Les enfants victimes ou témoins de la violence parentale, conjugale, peuvent se distancier de ces figures violentes. Une rencontre avec un adulte bienveillant aura un rôle fondamental dans le processus de résilience. La résilience se situe dans le désengagement. Il est probable que plus un enfant pourra se désengager vis-à-vis de ses parents et moins il répètera la violence subie. Cependant plus l’enfant sera exposé jeune et moins il pourra se désengager. Le mal, et la culpabilité, introjectés par l’enfant, devenant partie de lui, provoquent un processus de pensée : l’enfant se voit dès lors comme mauvais et coupable. Certains enfants vont dès lors s’identifier au parent agresseur, en devenant à leur tour agresseur du parent victime; D’autres vont entrer dans un schéma victimaire, convaincus de ne pas pouvoir échapper au fait d’être victime.

Pour d’autres enfants, le schéma familial reçu induit que la violence est la seule façon de résoudre les conflits.
Wallon indique que l’imitation est au coeur des apprentissages. C’est un acte constitutif de l’identité. L’enfant se perçoit dans la peau de l’adulte.
L’imitation est au coeur de l’empathie et du système d’attachement, l’enfant cherchant à se mettre à la place de l’adulte et à le comprendre. Elle ne peut se faire qu’avec les personnes qui exercent une profonde influence sur l’enfant : « À la racine de l’imitation, il y a amour, admiration et aussi rivalité. »

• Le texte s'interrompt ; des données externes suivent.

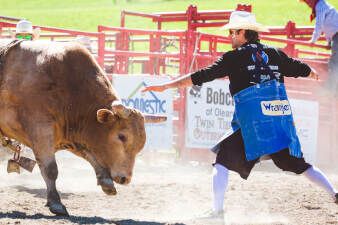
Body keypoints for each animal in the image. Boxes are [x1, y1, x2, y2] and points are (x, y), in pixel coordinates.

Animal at [0, 40, 164, 216]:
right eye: (122, 137)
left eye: (140, 145)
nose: (125, 179)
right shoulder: (40, 130)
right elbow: (50, 169)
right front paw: (56, 203)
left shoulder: (73, 135)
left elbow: (91, 156)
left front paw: (105, 180)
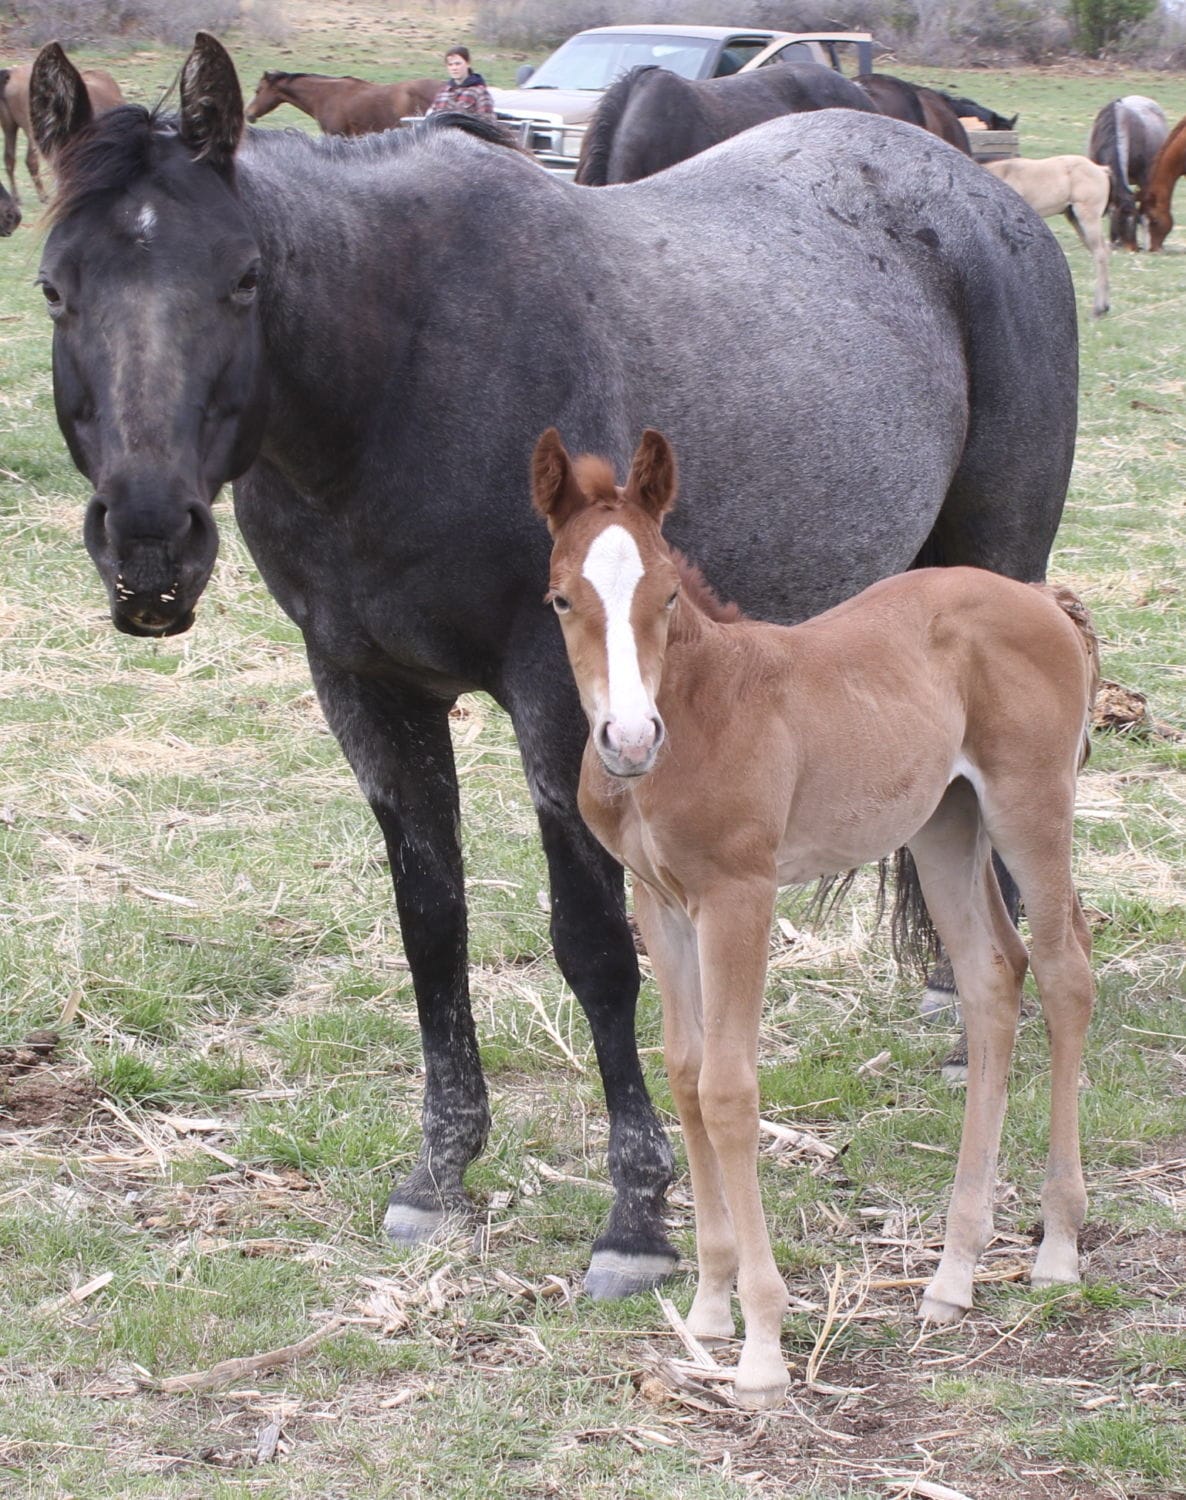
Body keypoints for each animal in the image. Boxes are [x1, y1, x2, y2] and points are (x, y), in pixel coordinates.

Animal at [0, 61, 122, 204]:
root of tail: (10, 75)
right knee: (31, 160)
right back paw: (44, 196)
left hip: (9, 127)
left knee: (9, 158)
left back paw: (16, 198)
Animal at [533, 426, 1097, 1408]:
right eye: (563, 597)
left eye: (667, 594)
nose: (630, 741)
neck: (697, 709)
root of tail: (1040, 599)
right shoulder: (660, 901)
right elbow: (685, 1071)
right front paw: (710, 1308)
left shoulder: (739, 896)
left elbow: (729, 1089)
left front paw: (761, 1346)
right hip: (944, 823)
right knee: (994, 977)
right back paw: (952, 1274)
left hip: (1030, 805)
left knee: (1066, 973)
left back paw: (1057, 1247)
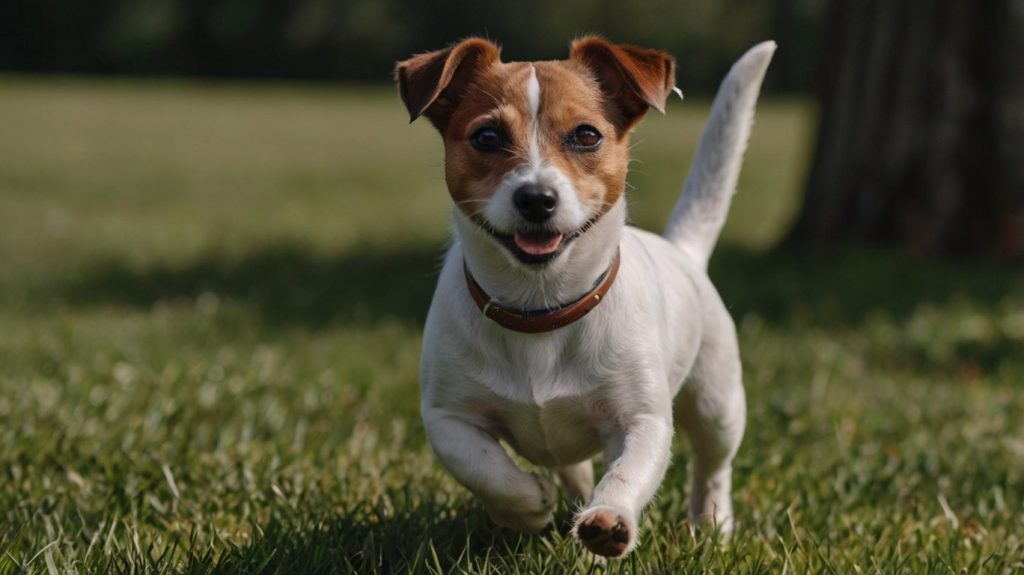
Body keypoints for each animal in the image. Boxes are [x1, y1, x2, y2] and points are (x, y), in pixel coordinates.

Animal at [395, 36, 770, 556]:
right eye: (487, 137)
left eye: (587, 135)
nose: (536, 198)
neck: (541, 309)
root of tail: (682, 251)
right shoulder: (448, 418)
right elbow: (483, 469)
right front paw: (528, 503)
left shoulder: (642, 421)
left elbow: (627, 473)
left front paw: (608, 519)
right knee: (570, 467)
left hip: (718, 403)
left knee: (713, 466)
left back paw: (713, 523)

La détresse absolue, selon Ferenczi, peut activer deux mécanismes primitifs : le clivage, qui vise à maintenir une partie saine dans le moi, et la projection, permettant au sujet de ne plus ressentir l’état de chaos qui l’habite. De manière paradoxale, il pourrait y avoir identification. La victime se met alors dans la peau du bourreau pour comprendre ses intention. Ce serait alors un vecteur à la répétition traumatique.